On Oct. 12, 1997, Gregory Paul Lawler murdered Atlanta police Officer John "Rick" Sowa moments after Sowa and his partner, Officer Pat Cocciolone, escorted Lawler's drunk girlfriend home.

Cocciolone, who was wounded and left disabled by the barrage of armor-piercing bullets, managed to call for help as her partner lay dead.

Nineteen years and one week later, Cocciolone used a motorized wheelchair to enter the death house at the Georgia Diagnostic and Classification Prison to watch the 63-year-old Lawler die. She moved to the front pew and didn’t budge during an execution that took about 11 minutes Wednesday.

Sowa's widow, his sister Kim Tagliarini from Texas, and Fulton County District Attorney Paul Howard also watched as Lawler was injected with a fatal dose of the sedative pentobarbital, becoming the seventh man Georgia has executed this year. A contingent of officers from the Atlanta Police Department was at the prison, as well.

Howard sat a few feet from Cocciolone, while on the second row sat Sowa’s widow and sister, who both stretched to look at the face of the man who killed their loved one. Moments before Lawler was pronounced dead, Sowa’s sister put her arm around her sister-in-law and the two women rested their heads together.

Lawler, now with wavy gray hair and a disheveled white beard, kept his eyes closed throughout the procedure.
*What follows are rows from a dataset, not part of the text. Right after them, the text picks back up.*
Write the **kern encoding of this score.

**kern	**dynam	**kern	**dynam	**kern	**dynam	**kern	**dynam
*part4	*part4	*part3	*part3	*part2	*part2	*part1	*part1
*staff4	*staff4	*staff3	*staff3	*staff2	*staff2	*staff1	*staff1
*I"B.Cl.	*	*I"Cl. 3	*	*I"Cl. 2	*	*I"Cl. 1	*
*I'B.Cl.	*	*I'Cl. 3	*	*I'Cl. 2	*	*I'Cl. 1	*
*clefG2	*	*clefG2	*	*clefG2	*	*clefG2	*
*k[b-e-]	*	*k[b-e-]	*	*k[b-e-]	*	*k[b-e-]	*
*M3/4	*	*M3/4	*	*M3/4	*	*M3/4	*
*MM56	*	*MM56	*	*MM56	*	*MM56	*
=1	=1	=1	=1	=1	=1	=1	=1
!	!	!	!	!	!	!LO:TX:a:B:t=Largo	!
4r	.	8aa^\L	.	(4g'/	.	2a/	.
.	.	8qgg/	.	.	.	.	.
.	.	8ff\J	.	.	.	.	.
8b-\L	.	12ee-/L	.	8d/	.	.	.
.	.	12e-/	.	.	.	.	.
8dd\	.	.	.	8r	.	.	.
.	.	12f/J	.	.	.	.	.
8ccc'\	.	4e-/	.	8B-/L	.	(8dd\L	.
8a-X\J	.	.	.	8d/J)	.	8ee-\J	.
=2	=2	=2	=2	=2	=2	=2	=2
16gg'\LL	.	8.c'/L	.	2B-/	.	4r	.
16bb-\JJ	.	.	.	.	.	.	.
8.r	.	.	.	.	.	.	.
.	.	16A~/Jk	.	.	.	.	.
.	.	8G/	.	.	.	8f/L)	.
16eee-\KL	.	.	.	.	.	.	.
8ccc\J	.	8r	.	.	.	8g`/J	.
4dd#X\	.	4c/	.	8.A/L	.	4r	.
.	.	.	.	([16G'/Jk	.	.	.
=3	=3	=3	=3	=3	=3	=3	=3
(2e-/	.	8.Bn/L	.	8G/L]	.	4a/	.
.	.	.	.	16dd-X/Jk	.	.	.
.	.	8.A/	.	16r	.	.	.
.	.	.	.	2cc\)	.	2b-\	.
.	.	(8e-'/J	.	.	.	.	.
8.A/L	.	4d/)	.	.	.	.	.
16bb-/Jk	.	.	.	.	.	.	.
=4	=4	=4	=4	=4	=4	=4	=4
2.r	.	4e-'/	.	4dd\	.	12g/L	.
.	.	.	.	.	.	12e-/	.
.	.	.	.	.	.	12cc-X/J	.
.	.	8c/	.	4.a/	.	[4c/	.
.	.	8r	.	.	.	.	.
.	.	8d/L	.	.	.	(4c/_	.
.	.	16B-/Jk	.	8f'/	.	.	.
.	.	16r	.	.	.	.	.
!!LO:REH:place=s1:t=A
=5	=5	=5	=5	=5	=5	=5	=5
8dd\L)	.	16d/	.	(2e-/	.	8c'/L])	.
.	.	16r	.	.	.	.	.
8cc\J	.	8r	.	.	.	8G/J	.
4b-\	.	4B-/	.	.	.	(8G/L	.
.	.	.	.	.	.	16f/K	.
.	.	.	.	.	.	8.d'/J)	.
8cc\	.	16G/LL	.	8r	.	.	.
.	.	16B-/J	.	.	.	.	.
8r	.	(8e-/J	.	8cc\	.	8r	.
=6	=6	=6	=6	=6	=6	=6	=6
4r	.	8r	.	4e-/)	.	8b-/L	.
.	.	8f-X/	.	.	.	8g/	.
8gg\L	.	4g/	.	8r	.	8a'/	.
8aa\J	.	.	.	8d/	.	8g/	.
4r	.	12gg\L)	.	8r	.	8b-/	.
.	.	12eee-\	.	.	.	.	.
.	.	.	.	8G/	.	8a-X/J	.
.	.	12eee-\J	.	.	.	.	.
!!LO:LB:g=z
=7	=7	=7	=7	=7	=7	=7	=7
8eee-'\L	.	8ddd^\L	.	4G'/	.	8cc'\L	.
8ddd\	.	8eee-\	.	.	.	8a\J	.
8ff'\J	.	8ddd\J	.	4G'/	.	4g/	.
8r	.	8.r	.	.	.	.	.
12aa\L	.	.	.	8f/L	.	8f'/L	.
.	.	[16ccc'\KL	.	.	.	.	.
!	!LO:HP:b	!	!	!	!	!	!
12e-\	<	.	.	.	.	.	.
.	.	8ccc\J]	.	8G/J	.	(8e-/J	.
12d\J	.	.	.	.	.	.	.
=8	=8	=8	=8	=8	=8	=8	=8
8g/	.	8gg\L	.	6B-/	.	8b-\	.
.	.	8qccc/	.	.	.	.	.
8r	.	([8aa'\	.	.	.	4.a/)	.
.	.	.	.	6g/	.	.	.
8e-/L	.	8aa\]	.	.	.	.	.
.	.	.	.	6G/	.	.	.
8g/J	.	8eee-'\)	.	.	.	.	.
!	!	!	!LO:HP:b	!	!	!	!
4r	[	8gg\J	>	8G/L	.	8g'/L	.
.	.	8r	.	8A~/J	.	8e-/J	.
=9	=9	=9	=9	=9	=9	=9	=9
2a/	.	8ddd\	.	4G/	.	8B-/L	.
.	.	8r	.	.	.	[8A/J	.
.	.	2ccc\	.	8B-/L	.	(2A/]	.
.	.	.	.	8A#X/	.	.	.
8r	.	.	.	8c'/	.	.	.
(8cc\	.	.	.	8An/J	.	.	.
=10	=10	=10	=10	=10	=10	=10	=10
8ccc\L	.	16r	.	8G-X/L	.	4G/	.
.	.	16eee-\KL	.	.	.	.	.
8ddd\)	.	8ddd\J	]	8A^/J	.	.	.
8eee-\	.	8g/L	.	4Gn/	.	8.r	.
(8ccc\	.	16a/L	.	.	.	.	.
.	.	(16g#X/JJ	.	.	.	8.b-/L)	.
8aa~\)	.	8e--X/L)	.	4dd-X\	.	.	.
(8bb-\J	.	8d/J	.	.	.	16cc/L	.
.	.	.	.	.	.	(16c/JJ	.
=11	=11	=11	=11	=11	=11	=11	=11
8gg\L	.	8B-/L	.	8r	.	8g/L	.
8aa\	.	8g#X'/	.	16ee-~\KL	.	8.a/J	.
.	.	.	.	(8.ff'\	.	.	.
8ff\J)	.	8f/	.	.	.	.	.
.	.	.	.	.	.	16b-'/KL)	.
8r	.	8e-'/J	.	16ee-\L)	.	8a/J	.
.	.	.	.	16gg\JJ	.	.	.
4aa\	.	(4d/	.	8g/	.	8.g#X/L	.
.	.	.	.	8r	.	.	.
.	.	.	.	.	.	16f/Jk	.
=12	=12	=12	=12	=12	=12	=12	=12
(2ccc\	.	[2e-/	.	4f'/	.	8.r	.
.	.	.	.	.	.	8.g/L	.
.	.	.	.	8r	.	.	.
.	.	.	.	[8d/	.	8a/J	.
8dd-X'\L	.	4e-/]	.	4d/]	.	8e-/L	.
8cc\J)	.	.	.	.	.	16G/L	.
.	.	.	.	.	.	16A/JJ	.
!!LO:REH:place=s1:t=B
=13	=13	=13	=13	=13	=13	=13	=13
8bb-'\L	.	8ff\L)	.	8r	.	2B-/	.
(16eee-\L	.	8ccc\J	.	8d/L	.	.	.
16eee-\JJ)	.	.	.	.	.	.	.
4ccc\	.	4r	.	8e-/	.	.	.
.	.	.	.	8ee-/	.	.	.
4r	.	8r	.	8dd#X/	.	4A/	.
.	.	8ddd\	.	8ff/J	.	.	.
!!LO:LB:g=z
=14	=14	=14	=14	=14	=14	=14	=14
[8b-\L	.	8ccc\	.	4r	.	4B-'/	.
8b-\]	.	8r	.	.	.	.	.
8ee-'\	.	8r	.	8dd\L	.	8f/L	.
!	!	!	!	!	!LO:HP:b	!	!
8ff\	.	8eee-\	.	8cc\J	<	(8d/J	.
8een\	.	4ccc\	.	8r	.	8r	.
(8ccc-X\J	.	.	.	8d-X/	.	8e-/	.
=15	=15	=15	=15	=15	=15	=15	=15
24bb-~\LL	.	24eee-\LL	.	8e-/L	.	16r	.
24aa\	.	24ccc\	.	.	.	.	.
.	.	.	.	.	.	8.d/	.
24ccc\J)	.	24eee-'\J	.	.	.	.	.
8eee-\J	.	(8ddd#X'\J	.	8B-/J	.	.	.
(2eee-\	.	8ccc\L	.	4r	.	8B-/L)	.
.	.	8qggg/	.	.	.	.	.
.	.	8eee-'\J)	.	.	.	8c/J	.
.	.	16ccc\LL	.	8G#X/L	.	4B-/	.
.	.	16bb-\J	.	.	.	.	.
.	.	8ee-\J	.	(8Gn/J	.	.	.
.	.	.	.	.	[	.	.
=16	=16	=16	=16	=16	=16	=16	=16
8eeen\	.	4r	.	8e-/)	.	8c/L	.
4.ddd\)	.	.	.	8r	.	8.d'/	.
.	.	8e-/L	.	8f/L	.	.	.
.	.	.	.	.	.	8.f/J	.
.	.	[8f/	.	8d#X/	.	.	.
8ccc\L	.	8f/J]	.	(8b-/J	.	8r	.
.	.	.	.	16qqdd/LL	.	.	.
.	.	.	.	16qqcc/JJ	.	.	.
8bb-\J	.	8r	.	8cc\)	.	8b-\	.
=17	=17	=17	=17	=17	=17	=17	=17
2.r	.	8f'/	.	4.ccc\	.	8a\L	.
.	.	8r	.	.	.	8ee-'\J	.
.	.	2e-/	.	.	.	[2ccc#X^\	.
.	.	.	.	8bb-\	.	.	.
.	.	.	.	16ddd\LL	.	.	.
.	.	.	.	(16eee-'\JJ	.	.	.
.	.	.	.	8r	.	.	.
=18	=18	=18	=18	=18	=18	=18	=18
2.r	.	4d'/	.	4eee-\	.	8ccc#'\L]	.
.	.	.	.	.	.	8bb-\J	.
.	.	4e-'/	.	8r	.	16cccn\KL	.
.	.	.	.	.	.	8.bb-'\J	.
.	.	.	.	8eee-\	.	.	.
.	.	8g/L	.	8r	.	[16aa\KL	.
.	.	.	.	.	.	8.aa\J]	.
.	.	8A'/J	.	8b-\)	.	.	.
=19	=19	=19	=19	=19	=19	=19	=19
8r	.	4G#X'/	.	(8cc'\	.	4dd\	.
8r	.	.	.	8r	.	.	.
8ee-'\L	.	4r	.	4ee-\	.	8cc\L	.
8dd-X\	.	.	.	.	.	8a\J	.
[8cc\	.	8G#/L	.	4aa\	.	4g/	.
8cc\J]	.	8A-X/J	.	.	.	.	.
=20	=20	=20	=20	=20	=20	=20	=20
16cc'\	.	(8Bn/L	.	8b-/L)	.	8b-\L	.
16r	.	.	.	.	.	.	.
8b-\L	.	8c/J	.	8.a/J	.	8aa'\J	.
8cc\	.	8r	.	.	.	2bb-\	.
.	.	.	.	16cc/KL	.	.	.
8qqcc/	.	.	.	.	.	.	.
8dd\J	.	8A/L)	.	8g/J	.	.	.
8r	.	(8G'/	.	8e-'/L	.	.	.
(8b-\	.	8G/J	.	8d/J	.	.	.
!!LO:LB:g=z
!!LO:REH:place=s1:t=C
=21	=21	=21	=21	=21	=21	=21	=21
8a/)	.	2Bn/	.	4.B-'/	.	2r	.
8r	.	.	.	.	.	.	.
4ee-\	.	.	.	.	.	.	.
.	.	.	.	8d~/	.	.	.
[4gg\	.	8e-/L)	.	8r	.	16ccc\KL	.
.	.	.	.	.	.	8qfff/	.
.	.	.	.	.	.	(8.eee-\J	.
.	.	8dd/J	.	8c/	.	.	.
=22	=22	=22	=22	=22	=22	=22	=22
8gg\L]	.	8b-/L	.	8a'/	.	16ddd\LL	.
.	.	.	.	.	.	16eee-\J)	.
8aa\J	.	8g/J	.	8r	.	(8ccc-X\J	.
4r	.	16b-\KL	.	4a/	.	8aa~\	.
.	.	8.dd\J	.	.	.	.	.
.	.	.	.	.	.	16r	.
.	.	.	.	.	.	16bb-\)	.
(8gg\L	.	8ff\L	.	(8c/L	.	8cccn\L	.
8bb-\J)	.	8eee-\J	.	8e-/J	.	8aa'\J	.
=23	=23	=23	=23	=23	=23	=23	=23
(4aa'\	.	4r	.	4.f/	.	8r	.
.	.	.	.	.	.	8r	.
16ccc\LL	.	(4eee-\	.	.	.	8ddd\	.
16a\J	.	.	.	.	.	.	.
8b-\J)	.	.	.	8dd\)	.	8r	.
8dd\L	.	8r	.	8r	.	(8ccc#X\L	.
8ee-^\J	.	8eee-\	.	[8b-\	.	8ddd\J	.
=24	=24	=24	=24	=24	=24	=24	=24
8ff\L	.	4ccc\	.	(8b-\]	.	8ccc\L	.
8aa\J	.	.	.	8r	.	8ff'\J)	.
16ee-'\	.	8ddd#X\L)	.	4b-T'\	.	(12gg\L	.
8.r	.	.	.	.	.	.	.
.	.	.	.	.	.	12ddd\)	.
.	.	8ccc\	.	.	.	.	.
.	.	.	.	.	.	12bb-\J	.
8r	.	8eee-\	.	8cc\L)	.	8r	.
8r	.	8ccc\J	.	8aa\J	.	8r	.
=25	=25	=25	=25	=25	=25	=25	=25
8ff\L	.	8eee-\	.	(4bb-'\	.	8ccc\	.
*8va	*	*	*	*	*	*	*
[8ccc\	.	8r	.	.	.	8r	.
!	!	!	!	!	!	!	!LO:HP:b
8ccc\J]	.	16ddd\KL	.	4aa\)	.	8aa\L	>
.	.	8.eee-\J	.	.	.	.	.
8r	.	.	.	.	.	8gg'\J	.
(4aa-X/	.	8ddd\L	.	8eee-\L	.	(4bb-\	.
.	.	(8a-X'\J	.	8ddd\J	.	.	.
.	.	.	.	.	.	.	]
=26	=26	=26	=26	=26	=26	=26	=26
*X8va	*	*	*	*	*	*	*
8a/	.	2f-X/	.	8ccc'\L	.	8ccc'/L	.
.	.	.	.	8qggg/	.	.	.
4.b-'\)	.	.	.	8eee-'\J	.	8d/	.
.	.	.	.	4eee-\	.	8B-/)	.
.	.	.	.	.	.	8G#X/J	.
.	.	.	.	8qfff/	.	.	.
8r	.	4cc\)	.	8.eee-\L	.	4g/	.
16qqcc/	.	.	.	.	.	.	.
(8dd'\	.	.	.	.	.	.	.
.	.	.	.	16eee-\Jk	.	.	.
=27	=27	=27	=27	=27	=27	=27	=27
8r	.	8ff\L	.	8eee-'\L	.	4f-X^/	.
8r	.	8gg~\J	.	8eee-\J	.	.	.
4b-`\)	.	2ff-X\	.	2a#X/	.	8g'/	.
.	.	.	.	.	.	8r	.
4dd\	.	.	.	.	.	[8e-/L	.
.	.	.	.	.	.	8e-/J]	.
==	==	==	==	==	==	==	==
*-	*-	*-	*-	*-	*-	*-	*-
He answered with an abrupt “No” when asked if he had a final statement, and again when he was offered a prayer.

He was pronounced dead Wednesday at 11:49 p.m.

The United States Supreme Court denied a stay of execution shortly after 11 p.m., clearing the way for Lawler to get the needle.

The lethal injection had been slated for 7 p.m., but executions are routinely delayed by last-gasp legal appeals. The Georgia Supreme Court announced Wednesday evening that it had denied late defense requests for a reprieve. And the state Board of Pardons and Paroles rejected a clemency request Tuesday that focused on Lawler’s recently diagnosed autism.

Lawler’s attorneys tried to save him by arguing that Lawler only recently learned he had autism. They contended the disorder left him “with diminished capacities that reduce his culpability in a manner akin to intellectually disabled and juvenile offenders.” Georgia law prohibits executing juveniles and those who are intellectually disabled.

The State Board of Pardons and Paroles rejected that argument, voting Tuesday to deny his clemency petition just an hour after hearing from those who wanted the death sentence carried out.

The 1997 double shooting at a Buckhead apartment near the intersection of Lindbergh Drive and Piedmont Avenue was major news in metro Atlanta.

Howard said this week that Atlanta police are still shaken and “will never forget” what happened to Sowa and Cocciolone that Sunday night.

Sowa, 28, and Cocciolone, then 38, were responding to a report of a man hitting a woman. They found Lawler trying to pull his drunk girlfriend, Donna Rodgers, to her feet from a curb behind a pawn shop. According to testimony, Lawler walked home while the officers attended to Rodgers. Sowa and Cocciolone then drove the intoxicated woman to the apartment she shared with Lawler.

Lawler greeted the officers with obscenities and demanded that they leave. After Sowa blocked Lawler from closing the door, Lawler grabbed an AR-15 propped by the door and fired armor-piercing bullets at the fleeing officers.

Both officers were shot multiple times, yet Cocciolone was able to call for help. Sowa and Cocciolone were wearing bullet-proof vests. Their guns were still in their holsters.

Lawler let Rodgers leave the apartment, then held off police for six hours. He surrendered early the next morning after he cut his long hair, shaved, and changed shirts.

Testifying at his trial, Lawler insisted he was justified to shoot the officers because he felt threatened. And Lawler repeated that claim in his recent clemency petition.

Lawler believed he needed to fight for his life, his lawyers said. They blamed his fears on his then-undiagnosed autism.

Lawler would misread people’s faces and body language; and people, in turn, would misread him, the defense team wrote.

“Despite his obvious intelligence, there is something about how Greg interacts with others that is both alienated and alienating,” his lawyers wrote. “His flat affect. His digressions into lengthy, obsessive monologues on topics that interest him, all delivered in a rushed monotone that occasionally erupts into anger. And underlying it all, an almost palpable anxiety.”

Lawler was often “mistakenly perceived as cold, callous or remorseless,” his lawyers wrote.

Lawler's execution is the seventh in Georgia since January, more than any other year since capital punishment was reinstated nationwide in 1976. Georgia executed five inmates last year and in 1987.

Texas is the only other state that has carried out as many as seven executions since Jan. 1.